----- Input records -----

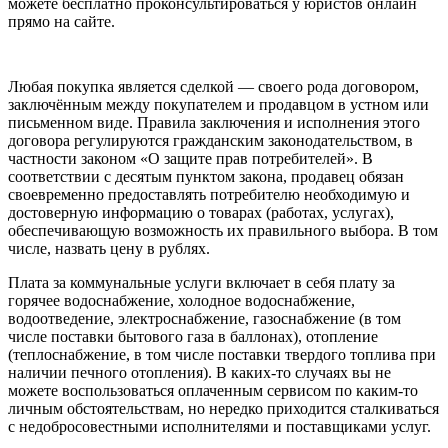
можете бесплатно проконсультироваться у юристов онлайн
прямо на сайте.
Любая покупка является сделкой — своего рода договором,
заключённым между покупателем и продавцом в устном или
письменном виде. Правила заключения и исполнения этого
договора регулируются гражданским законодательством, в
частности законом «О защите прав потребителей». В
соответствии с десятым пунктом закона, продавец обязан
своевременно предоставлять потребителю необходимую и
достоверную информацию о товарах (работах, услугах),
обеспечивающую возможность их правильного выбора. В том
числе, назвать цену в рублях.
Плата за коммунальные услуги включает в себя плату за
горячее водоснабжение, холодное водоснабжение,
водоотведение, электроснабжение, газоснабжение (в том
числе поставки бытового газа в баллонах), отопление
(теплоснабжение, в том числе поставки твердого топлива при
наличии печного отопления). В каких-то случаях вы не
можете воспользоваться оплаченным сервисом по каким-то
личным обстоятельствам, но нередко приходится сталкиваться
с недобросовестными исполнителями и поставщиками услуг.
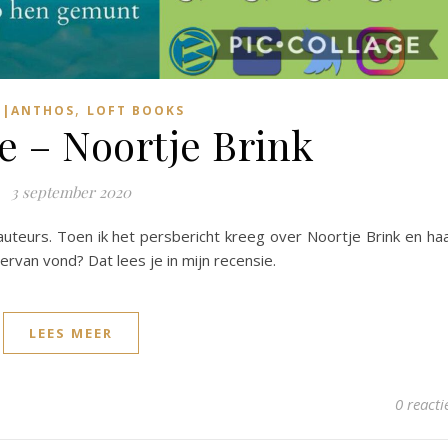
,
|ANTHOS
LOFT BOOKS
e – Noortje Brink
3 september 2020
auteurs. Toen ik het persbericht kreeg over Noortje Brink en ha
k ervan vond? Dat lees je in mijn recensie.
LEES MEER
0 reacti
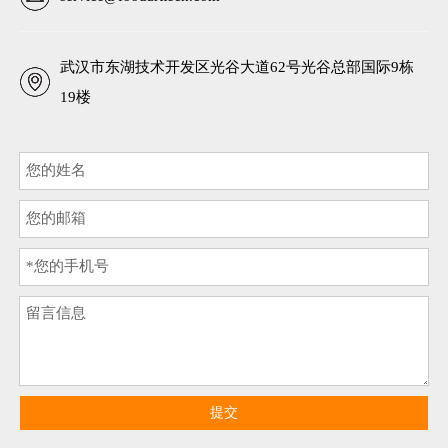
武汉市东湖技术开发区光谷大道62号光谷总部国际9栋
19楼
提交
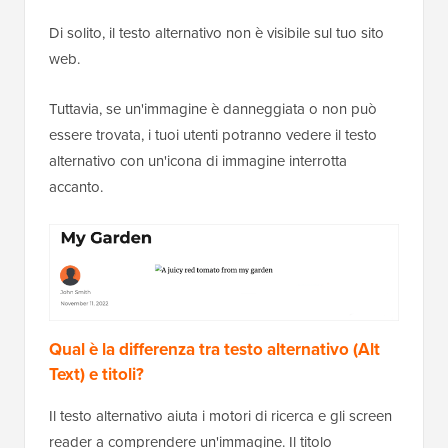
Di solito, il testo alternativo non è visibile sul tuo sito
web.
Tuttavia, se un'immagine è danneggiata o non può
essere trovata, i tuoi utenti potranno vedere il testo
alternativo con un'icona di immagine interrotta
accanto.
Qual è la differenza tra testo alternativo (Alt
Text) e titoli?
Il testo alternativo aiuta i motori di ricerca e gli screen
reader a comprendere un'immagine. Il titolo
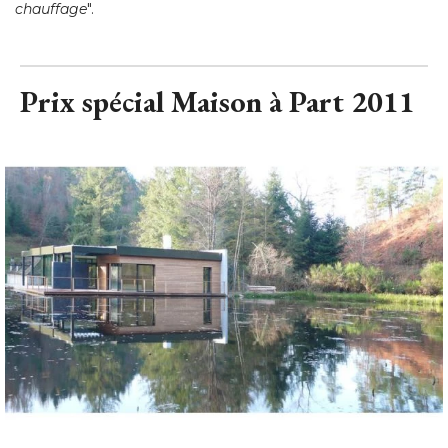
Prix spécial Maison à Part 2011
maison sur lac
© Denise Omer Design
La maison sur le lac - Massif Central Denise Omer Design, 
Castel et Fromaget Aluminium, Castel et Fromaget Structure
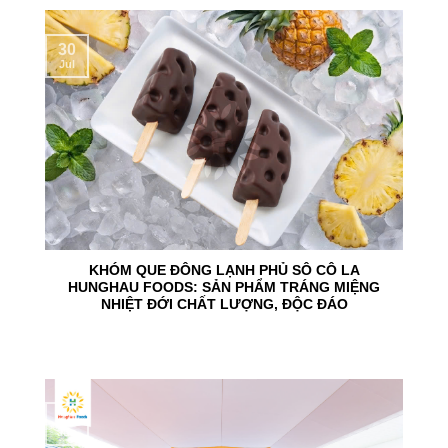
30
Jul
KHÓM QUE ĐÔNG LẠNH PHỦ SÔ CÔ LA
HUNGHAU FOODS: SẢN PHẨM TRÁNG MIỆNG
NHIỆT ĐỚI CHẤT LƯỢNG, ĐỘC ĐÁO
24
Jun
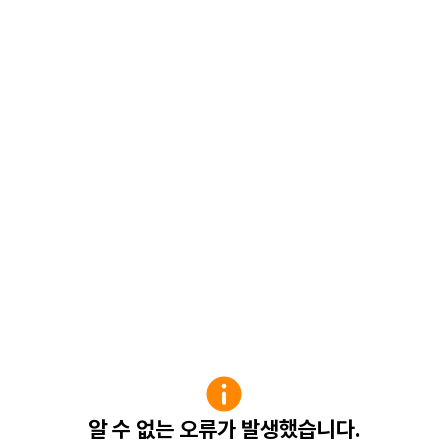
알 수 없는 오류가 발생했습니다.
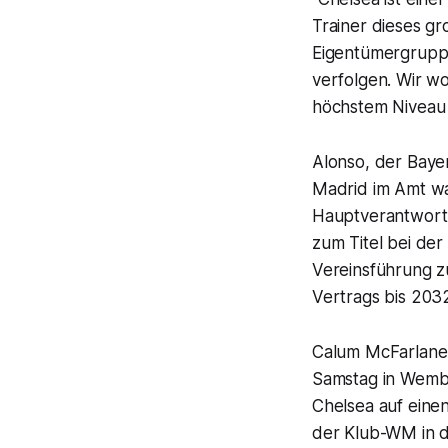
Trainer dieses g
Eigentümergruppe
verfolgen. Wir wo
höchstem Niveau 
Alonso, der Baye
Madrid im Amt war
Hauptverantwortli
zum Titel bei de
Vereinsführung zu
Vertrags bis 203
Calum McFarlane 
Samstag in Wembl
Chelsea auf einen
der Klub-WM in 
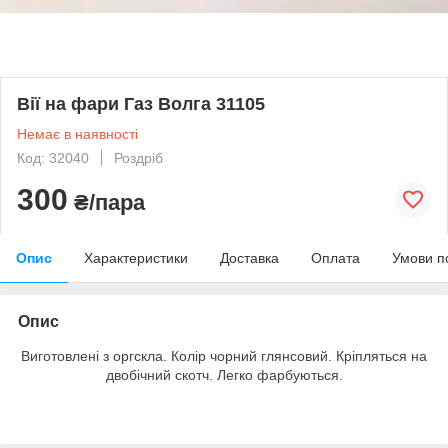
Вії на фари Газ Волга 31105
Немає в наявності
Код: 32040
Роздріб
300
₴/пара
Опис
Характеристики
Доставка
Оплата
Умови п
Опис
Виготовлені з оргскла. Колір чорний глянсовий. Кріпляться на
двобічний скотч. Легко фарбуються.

-----

▶ _Problem statement_:
What is the number of lines in this listing that contain the word "alternativo"? Answer with that number and nothing else.

▶ _Output for this task_:
4